[Dataset entries]
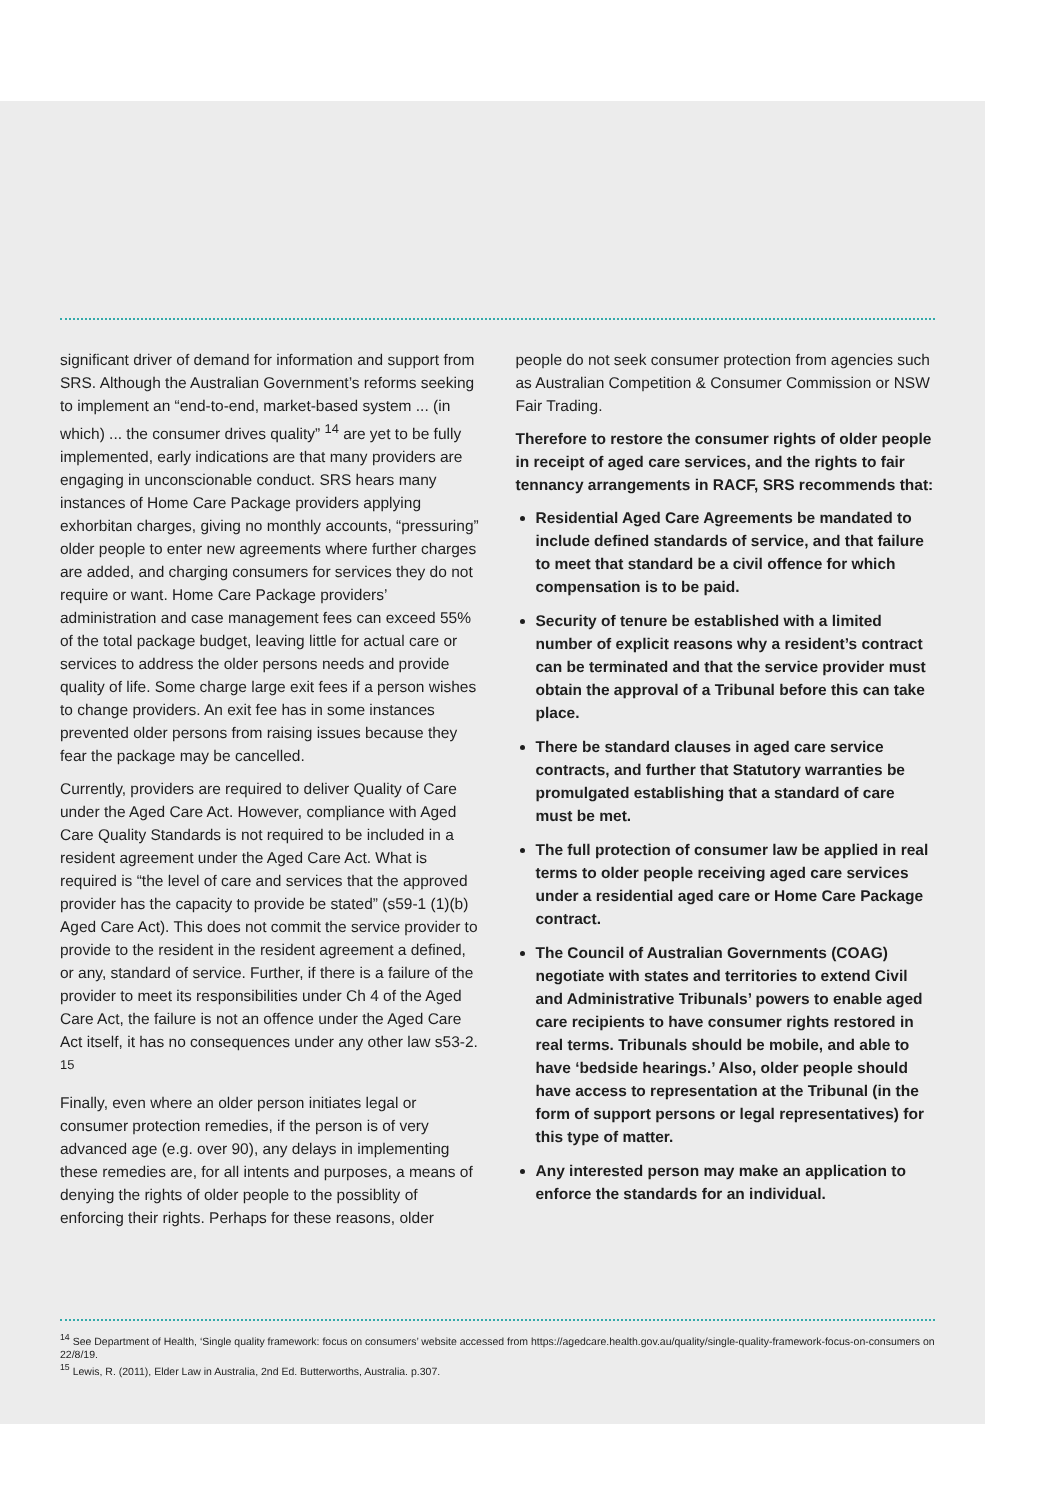significant driver of demand for information and support from SRS. Although the Australian Government’s reforms seeking to implement an “end-to-end, market-based system ... (in which) ... the consumer drives quality” <sup>14</sup> are yet to be fully implemented, early indications are that many providers are engaging in unconscionable conduct. SRS hears many instances of Home Care Package providers applying exhorbitan charges, giving no monthly accounts, “pressuring” older people to enter new agreements where further charges are added, and charging consumers for services they do not require or want. Home Care Package providers’ administration and case management fees can exceed 55% of the total package budget, leaving little for actual care or services to address the older persons needs and provide quality of life. Some charge large exit fees if a person wishes to change providers. An exit fee has in some instances prevented older persons from raising issues because they fear the package may be cancelled.
Currently, providers are required to deliver Quality of Care under the Aged Care Act. However, compliance with Aged Care Quality Standards is not required to be included in a resident agreement under the Aged Care Act. What is required is “the level of care and services that the approved provider has the capacity to provide be stated” (s59-1 (1)(b) Aged Care Act). This does not commit the service provider to provide to the resident in the resident agreement a defined, or any, standard of service. Further, if there is a failure of the provider to meet its responsibilities under Ch 4 of the Aged Care Act, the failure is not an offence under the Aged Care Act itself, it has no consequences under any other law s53-2. <sup>15</sup>
Finally, even where an older person initiates legal or consumer protection remedies, if the person is of very advanced age (e.g. over 90), any delays in implementing these remedies are, for all intents and purposes, a means of denying the rights of older people to the possiblity of enforcing their rights. Perhaps for these reasons, older
people do not seek consumer protection from agencies such as Australian Competition & Consumer Commission or NSW Fair Trading.
Therefore to restore the consumer rights of older people in receipt of aged care services, and the rights to fair tennancy arrangements in RACF, SRS recommends that:
Residential Aged Care Agreements be mandated to include defined standards of service, and that failure to meet that standard be a civil offence for which compensation is to be paid.
Security of tenure be established with a limited number of explicit reasons why a resident’s contract can be terminated and that the service provider must obtain the approval of a Tribunal before this can take place.
There be standard clauses in aged care service contracts, and further that Statutory warranties be promulgated establishing that a standard of care must be met.
The full protection of consumer law be applied in real terms to older people receiving aged care services under a residential aged care or Home Care Package contract.
The Council of Australian Governments (COAG) negotiate with states and territories to extend Civil and Administrative Tribunals’ powers to enable aged care recipients to have consumer rights restored in real terms. Tribunals should be mobile, and able to have ‘bedside hearings.’ Also, older people should have access to representation at the Tribunal (in the form of support persons or legal representatives) for this type of matter.
Any interested person may make an application to enforce the standards for an individual.
<sup>14</sup> See Department of Health, ‘Single quality framework: focus on consumers’ website accessed from https://agedcare.health.gov.au/quality/single-quality-framework-focus-on-consumers on 22/8/19.
<sup>15</sup> Lewis, R. (2011), Elder Law in Australia, 2nd Ed. Butterworths, Australia. p.307.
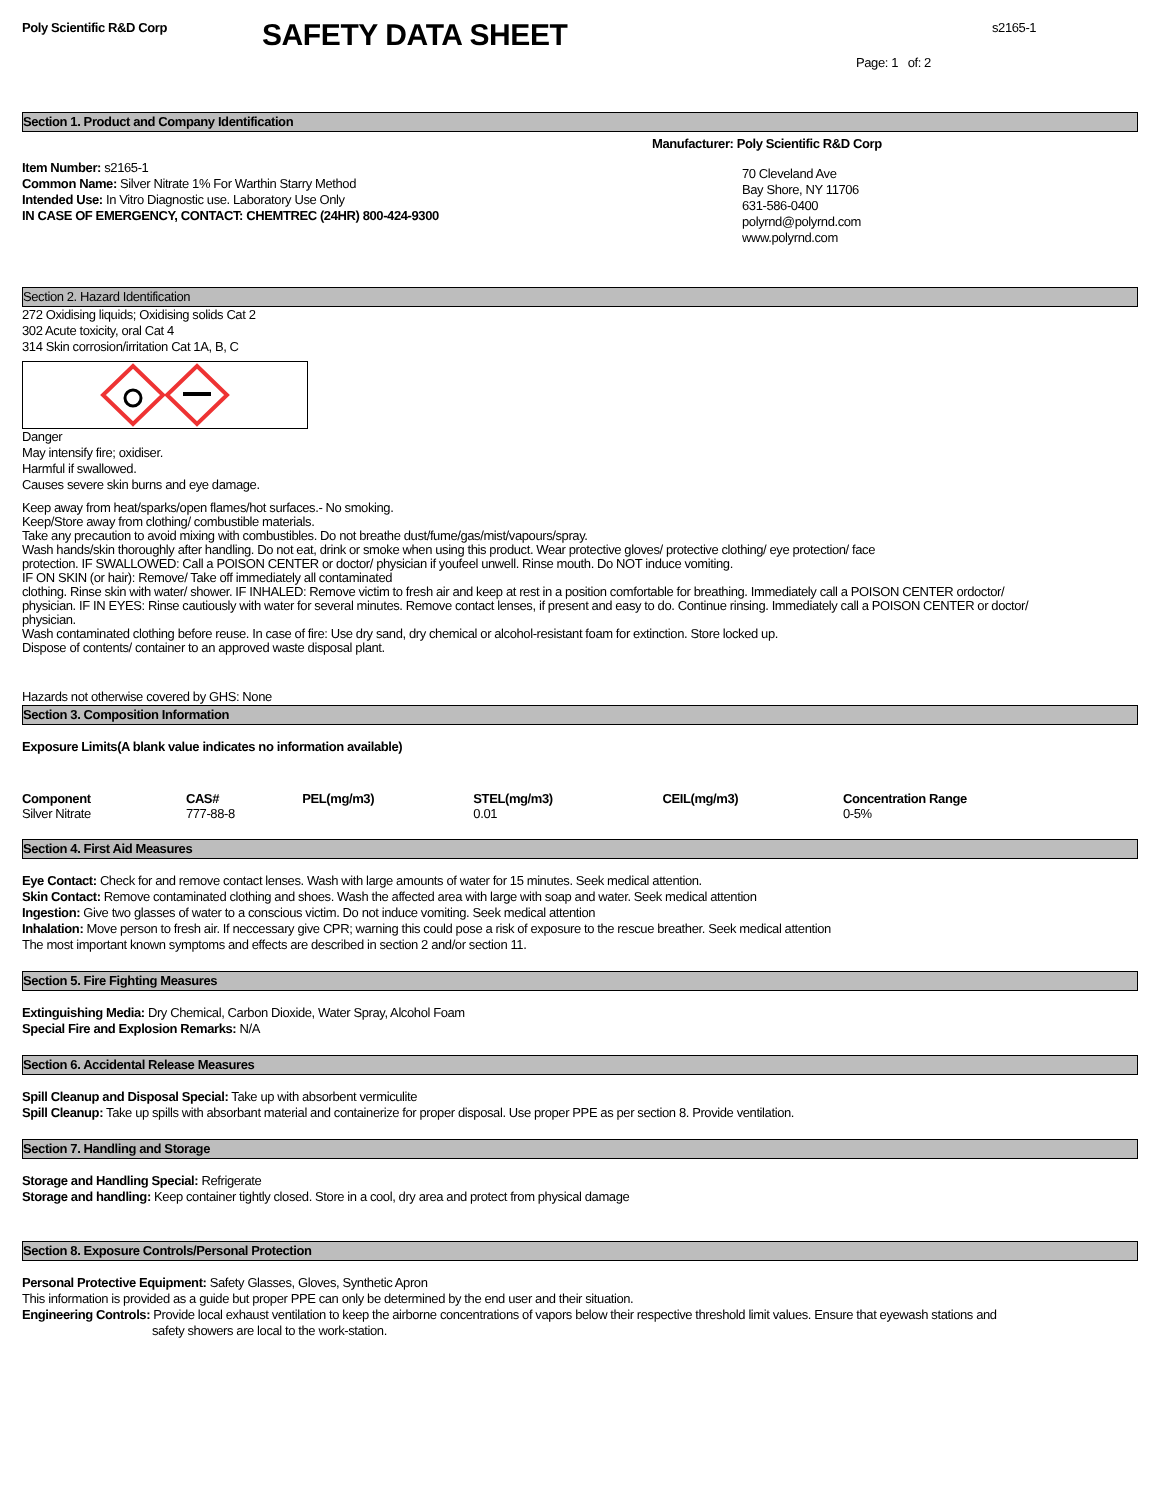Poly Scientific R&D Corp
SAFETY DATA SHEET
s2165-1
Page: 1 of: 2
Section 1. Product and Company Identification
Item Number: s2165-1
Common Name: Silver Nitrate 1% For Warthin Starry Method
Intended Use: In Vitro Diagnostic use. Laboratory Use Only
IN CASE OF EMERGENCY, CONTACT: CHEMTREC (24HR) 800-424-9300
Manufacturer: Poly Scientific R&D Corp
70 Cleveland Ave
Bay Shore, NY 11706
631-586-0400
polyrnd@polyrnd.com
www.polyrnd.com
Section 2. Hazard Identification
272 Oxidising liquids; Oxidising solids Cat 2
302 Acute toxicity, oral Cat 4
314 Skin corrosion/irritation Cat 1A, B, C
Danger
May intensify fire; oxidiser.
Harmful if swallowed.
Causes severe skin burns and eye damage.
Keep away from heat/sparks/open flames/hot surfaces.- No smoking.
Keep/Store away from clothing/ combustible materials.
Take any precaution to avoid mixing with combustibles. Do not breathe dust/fume/gas/mist/vapours/spray.
Wash hands/skin thoroughly after handling. Do not eat, drink or smoke when using this product. Wear protective gloves/ protective clothing/ eye protection/ face
protection. IF SWALLOWED: Call a POISON CENTER or doctor/ physician if youfeel unwell. Rinse mouth. Do NOT induce vomiting.
IF ON SKIN (or hair): Remove/ Take off immediately all contaminated
clothing. Rinse skin with water/ shower. IF INHALED: Remove victim to fresh air and keep at rest in a position comfortable for breathing. Immediately call a POISON CENTER ordoctor/
physician. IF IN EYES: Rinse cautiously with water for several minutes. Remove contact lenses, if present and easy to do. Continue rinsing. Immediately call a POISON CENTER or doctor/
physician.
Wash contaminated clothing before reuse. In case of fire: Use dry sand, dry chemical or alcohol-resistant foam for extinction. Store locked up.
Dispose of contents/ container to an approved waste disposal plant.
Hazards not otherwise covered by GHS: None
Section 3. Composition Information
Exposure Limits(A blank value indicates no information available)
| Component | CAS# | PEL(mg/m3) | STEL(mg/m3) | CEIL(mg/m3) | Concentration Range |
| --- | --- | --- | --- | --- | --- |
| Silver Nitrate | 777-88-8 | | 0.01 | | 0-5% |
Section 4. First Aid Measures
Eye Contact: Check for and remove contact lenses. Wash with large amounts of water for 15 minutes. Seek medical attention.
Skin Contact: Remove contaminated clothing and shoes. Wash the affected area with large with soap and water. Seek medical attention
Ingestion: Give two glasses of water to a conscious victim. Do not induce vomiting. Seek medical attention
Inhalation: Move person to fresh air. If neccessary give CPR; warning this could pose a risk of exposure to the rescue breather. Seek medical attention
The most important known symptoms and effects are described in section 2 and/or section 11.
Section 5. Fire Fighting Measures
Extinguishing Media: Dry Chemical, Carbon Dioxide, Water Spray, Alcohol Foam
Special Fire and Explosion Remarks: N/A
Section 6. Accidental Release Measures
Spill Cleanup and Disposal Special: Take up with absorbent vermiculite
Spill Cleanup: Take up spills with absorbant material and containerize for proper disposal. Use proper PPE as per section 8. Provide ventilation.
Section 7. Handling and Storage
Storage and Handling Special: Refrigerate
Storage and handling: Keep container tightly closed. Store in a cool, dry area and protect from physical damage
Section 8. Exposure Controls/Personal Protection
Personal Protective Equipment: Safety Glasses, Gloves, Synthetic Apron
This information is provided as a guide but proper PPE can only be determined by the end user and their situation.
Engineering Controls: Provide local exhaust ventilation to keep the airborne concentrations of vapors below their respective threshold limit values. Ensure that eyewash stations and
safety showers are local to the work-station.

■ REQUIRED ACTION
The line above containing "Inhalation: Move person", the line containing "Extinguishing Media: Dry", and every line between them are to be transcribed exactly; no other line is wanted.

■ FINISHED TASK
Inhalation: Move person to fresh air. If neccessary give CPR; warning this could pose a risk of exposure to the rescue breather. Seek medical attention
The most important known symptoms and effects are described in section 2 and/or section 11.
Section 5. Fire Fighting Measures
Extinguishing Media: Dry Chemical, Carbon Dioxide, Water Spray, Alcohol Foam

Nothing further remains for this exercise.